On Saturday we went and toured the new USS FREEDOM, one of the U.S. Navy's newest ships. It is an LCS, which stands for "Littoral Combat Ship." It's pretty neat.
First of all, it has this submersible which goes on seek and identify missions to target mines in minefields.
They send this thing out to detect where the mines are, a minesweeper, basically, so that the sailors do not have to lose their lives doing it as they have in the past. When it finds mines, or things it thinks are mines, they can control it and help it take photos of the items (it may be a refrigerator or a sunken car), and mark the latitude and longitude of the item, which is uploaded to a system all the ships in the Navy can access.

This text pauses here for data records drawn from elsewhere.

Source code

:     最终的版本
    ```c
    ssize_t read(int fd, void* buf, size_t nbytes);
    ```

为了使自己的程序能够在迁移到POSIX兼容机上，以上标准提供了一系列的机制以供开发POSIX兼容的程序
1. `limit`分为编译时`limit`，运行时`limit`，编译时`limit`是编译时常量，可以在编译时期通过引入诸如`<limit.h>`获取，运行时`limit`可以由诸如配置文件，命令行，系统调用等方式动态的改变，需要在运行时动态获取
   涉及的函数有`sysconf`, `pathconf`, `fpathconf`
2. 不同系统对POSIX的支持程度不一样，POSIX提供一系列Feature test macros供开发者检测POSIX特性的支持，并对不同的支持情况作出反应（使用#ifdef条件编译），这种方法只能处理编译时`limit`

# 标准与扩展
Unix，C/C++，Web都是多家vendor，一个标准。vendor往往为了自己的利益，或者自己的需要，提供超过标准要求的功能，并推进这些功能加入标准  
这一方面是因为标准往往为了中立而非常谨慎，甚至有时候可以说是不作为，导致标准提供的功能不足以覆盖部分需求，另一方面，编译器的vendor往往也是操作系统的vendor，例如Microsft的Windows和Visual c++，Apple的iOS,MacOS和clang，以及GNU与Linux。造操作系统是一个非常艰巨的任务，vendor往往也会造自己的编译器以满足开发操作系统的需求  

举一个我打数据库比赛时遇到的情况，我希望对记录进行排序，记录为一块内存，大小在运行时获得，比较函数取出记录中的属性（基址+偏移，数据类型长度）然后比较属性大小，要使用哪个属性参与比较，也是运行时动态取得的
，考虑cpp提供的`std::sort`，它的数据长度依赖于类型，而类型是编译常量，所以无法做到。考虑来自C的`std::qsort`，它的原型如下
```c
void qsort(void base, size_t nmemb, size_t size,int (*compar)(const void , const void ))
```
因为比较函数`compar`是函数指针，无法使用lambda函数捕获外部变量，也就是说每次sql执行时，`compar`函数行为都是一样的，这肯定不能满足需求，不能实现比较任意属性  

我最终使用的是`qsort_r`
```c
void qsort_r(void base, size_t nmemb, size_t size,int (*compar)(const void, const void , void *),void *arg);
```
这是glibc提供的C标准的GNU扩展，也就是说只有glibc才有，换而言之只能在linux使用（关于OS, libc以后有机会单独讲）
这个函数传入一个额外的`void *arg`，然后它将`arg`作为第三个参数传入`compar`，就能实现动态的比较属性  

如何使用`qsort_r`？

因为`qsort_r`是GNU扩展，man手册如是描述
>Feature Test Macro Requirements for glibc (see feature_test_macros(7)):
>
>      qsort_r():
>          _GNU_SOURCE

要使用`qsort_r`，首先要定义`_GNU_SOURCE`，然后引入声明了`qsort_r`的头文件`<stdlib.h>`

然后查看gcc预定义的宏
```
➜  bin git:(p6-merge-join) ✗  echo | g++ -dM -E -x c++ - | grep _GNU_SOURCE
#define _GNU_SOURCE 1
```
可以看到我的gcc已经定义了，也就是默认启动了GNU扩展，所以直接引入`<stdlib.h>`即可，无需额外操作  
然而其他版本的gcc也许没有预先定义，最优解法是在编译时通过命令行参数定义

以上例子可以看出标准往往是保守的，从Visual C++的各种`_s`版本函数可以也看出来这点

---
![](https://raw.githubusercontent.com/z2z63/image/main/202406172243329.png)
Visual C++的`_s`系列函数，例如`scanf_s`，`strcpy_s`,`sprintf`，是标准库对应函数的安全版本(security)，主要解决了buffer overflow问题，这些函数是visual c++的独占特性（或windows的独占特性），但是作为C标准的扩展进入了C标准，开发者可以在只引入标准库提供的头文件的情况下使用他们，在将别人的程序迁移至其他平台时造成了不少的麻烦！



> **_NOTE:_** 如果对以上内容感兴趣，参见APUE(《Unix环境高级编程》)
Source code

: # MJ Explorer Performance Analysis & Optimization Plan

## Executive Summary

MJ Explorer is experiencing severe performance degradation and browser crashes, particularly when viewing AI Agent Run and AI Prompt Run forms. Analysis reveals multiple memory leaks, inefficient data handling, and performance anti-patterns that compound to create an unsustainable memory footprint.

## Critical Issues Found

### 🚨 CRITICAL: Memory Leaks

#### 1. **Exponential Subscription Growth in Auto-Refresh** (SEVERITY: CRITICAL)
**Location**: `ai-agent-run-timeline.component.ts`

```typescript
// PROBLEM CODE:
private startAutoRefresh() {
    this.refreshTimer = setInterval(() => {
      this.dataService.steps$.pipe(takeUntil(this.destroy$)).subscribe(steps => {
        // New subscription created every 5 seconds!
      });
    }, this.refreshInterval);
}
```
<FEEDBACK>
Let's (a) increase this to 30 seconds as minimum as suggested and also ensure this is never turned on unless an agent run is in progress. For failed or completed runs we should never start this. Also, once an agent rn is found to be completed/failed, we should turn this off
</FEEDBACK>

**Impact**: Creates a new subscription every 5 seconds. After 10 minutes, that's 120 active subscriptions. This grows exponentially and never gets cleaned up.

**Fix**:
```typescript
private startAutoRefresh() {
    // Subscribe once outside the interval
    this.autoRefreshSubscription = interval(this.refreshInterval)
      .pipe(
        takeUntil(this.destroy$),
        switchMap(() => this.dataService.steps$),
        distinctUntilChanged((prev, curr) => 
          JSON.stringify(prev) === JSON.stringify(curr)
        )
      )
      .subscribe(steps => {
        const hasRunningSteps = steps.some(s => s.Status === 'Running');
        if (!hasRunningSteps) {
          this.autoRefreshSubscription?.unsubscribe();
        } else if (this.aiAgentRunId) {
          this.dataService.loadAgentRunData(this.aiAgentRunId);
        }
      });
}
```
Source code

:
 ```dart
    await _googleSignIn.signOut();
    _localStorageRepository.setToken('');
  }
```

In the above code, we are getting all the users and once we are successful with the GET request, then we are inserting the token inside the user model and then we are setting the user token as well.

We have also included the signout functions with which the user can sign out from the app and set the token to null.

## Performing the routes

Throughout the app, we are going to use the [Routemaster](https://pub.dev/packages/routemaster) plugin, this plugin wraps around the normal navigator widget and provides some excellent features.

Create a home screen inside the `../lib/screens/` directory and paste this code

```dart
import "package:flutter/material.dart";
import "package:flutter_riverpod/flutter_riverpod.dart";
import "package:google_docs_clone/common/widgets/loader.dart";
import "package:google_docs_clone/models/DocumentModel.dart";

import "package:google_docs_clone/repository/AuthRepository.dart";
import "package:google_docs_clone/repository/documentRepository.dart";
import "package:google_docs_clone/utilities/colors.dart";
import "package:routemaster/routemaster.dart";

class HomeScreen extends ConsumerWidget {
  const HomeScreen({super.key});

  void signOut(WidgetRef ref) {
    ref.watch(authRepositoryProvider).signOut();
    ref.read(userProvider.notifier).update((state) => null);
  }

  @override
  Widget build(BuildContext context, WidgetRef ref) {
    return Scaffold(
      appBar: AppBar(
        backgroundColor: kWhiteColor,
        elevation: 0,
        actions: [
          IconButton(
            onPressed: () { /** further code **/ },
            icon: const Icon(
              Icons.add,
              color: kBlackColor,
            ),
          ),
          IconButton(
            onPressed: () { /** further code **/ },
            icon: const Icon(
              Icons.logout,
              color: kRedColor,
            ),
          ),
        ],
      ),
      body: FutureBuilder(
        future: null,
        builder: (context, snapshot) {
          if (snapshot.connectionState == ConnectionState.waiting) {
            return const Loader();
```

Then they send the EOD (explosive ordnance disposal) boys out to dispose of it.
They also have this neat little boat which allows them to deploy and put in sonar or radar detectors - basically spy on sub threats. They operate it by remote control from the ship up to 50 nautical miles away (i think):
Here is the big gun on the front of the ship. The ship only has a 13 inch draft in the water so it can get really close to shore to shoot ya.
And in the back of the USS Freedom is a helicopter hangar where three unmanned helicopters are stored. Here is the hangar:
What is an unmanned helicopter, you may ask? It's basically a drone, an aircraft capable of flying missions without a pilot. The individuals on the ship program it with either the recon targets it needs to perform surveillance on or the other points it needs to visit and shoot. Here is a photo of the helo:
And, finally, the ship is almost entirely enclosed and has smooth sides. This is for two reasons: 1) to reduce the radar signature, i.e., to provide less surfaces for the radar waves to bounce off of, and 2) in the case of WMD chemical warfare, to give the sailors less exposure to the lethal air outside.